Set down the stretch of rows from the line containing "Public back coaches as vital" through the line containing "coach travel.", copying each line unchanged.

======

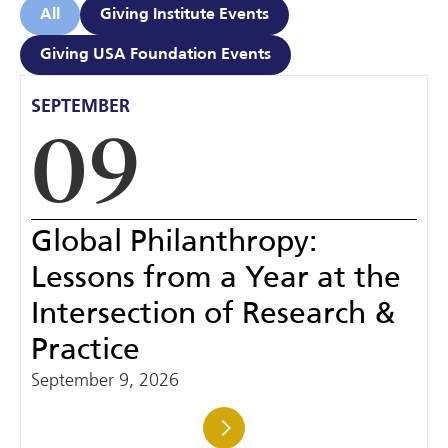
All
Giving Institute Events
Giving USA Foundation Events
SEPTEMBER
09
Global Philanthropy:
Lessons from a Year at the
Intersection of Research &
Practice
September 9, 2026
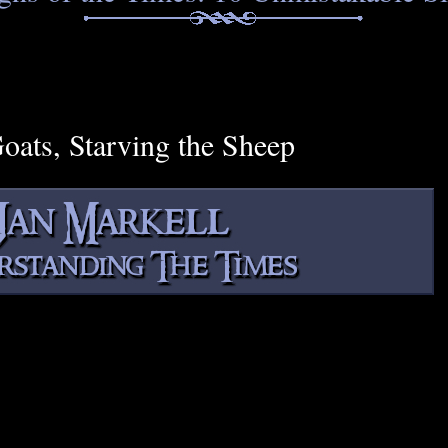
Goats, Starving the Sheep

======

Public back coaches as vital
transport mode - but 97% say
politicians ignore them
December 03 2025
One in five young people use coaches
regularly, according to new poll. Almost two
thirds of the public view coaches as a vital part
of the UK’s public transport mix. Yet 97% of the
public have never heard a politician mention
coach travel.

======

■ SOLUTION:
Public back coaches as vital
transport mode - but 97% say
politicians ignore them
December 03 2025
One in five young people use coaches
regularly, according to new poll. Almost two
thirds of the public view coaches as a vital part
of the UK’s public transport mix. Yet 97% of the
public have never heard a politician mention
coach travel.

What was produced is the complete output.